The Longevity-Associated BPIFB4 Variant is Anti-Inflammatory
A variant in the gene BPIFB4 has been found to correlate with longevity in humans. In these matters it is worth noting that even small effects on mortality risk result in noticeable correlations with sustained over decades, and indeed all of the known human associations between longevity and genetic variation identified in large study populations are thought to have only modest effect sizes. What are the underlying mechanisms for BPIFB4, however? Researchers here make an argument for suppression of the chronic inflammation of aging as the reason for the association between BPIFB4 and longevity. Certainly chronic inflammatory signaling is disruptive to tissue function, and a major issue in aging.
Increased levels of pro-inflammatory proteins in plasma can be detected in older individuals and associate with the so called chronic low-grade inflammation, which contributes to a faster progression of aged-related cardiovascular (CV) diseases, including frailty, neurodegeneration, gastrointestinal diseases, and disorders reflected by alterations in the composition of gut microbiota. However, successful genetic programme of long-living individuals alters the trajectory of the ageing process, by promoting an efficient immune response that can counterbalance deleterious effects of inflammation and the CV complications. This is the case of BPIFB4 gene in which, homozygosity for a four single-nucleotide polymorphism (SNP) haplotype, the Longevity-Associated Variant (LAV) correlates with prolonged health span and reduced risk of CV complications and inflammation.

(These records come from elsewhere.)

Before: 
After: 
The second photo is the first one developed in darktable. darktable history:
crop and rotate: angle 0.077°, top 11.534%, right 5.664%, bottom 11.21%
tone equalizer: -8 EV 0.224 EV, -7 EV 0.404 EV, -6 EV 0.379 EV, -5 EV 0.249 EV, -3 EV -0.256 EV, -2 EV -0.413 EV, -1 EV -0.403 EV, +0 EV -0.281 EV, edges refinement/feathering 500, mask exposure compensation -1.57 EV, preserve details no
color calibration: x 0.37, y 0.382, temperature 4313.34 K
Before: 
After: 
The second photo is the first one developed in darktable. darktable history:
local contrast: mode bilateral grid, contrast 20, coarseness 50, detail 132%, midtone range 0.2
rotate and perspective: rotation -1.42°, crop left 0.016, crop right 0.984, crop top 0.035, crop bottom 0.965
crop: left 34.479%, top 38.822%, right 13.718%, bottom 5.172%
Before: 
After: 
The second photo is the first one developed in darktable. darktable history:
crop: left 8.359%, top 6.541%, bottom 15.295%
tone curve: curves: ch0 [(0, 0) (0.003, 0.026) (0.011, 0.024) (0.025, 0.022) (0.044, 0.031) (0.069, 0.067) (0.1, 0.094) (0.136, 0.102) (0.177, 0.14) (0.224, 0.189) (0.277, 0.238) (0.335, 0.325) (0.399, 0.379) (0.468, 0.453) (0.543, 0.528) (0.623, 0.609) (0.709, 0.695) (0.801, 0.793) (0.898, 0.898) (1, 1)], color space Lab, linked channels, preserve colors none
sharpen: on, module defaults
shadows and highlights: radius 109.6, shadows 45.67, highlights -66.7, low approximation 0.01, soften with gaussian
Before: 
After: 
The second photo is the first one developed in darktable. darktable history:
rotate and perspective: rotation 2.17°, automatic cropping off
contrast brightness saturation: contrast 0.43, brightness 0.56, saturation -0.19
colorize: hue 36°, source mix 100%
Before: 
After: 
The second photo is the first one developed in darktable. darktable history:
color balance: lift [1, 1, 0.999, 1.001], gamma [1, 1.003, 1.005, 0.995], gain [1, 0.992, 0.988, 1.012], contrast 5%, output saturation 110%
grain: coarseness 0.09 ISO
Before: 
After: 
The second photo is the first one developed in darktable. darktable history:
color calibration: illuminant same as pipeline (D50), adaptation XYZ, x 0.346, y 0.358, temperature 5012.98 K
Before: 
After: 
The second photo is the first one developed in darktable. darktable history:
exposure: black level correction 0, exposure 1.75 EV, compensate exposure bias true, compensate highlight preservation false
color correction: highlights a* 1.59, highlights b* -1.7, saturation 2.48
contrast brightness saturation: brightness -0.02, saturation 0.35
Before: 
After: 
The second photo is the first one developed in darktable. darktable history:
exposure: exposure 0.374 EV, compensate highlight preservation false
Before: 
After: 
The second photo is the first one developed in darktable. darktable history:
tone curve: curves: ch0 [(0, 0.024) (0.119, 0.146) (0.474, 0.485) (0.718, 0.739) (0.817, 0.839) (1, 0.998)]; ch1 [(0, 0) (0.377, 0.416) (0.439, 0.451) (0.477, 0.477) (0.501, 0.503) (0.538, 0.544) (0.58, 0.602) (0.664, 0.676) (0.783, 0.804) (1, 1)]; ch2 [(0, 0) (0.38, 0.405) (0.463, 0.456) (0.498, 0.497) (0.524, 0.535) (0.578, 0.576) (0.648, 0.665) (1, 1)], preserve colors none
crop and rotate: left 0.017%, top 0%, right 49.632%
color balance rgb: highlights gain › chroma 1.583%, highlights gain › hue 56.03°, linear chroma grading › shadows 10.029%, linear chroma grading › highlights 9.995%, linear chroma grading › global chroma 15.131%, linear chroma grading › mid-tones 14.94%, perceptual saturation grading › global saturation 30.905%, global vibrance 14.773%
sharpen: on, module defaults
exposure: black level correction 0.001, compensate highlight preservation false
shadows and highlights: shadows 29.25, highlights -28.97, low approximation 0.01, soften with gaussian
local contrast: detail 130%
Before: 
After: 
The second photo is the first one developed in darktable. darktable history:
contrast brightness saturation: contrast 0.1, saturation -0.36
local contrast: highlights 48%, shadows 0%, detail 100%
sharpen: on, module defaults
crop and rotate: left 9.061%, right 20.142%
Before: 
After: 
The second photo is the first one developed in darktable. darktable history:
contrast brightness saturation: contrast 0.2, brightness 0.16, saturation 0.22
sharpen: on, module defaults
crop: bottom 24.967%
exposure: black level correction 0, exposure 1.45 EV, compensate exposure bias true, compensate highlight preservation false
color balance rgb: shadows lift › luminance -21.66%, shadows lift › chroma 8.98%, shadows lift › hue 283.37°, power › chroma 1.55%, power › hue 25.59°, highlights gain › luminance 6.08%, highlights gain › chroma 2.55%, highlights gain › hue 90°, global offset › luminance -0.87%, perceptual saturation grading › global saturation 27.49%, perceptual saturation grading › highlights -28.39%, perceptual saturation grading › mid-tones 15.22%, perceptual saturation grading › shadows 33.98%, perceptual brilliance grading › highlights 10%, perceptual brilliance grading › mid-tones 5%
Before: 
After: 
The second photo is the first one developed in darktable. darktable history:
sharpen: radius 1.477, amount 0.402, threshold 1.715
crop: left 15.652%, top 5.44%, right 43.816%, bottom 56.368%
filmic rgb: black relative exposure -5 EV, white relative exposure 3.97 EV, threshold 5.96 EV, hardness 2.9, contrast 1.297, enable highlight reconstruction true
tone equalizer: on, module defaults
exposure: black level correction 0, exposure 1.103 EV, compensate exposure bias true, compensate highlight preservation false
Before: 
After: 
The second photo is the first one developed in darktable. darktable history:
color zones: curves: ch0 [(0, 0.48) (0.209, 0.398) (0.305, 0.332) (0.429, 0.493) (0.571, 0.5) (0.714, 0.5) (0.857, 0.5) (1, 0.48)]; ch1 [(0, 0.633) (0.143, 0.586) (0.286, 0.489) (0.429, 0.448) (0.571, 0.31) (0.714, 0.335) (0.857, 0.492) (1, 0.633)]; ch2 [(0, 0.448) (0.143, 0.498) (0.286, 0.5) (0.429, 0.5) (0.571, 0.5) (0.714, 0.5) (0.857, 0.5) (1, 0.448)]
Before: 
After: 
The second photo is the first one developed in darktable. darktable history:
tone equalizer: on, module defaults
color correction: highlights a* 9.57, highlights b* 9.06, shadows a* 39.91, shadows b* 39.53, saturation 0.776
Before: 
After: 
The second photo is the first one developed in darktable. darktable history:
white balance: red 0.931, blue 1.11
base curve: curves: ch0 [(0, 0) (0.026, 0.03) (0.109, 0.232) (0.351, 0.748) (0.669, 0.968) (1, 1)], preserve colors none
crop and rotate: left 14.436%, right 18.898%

The relation between LAV-BPIFB4 and inflammation has been proven in different experimental models, here we hypothesized that also human homozygous carriers of LAV-BPIFB4 gene may experience a lower inflammatory burden as detected by plasma proteomics that could explain their favourable CV risk trajectory over time. We used high-throughput proteomic approach to explore the profiles of circulating proteins from 591 baseline participants selected from the Progressione delle Lesioni Intimali Carotidee (PLIC) cohort according to the BPIFB4 genotype to identify the signatures and differences of BPIFB4 genotypes useful for health and disease management. The observational analysis identified a panel of differentially expressed circulating proteins between the homozygous LAV-BPIFB4 carriers and the other alternative BPIFB4 genotypes highlighting in the latter ones a higher grade of immune-inflammatory markers.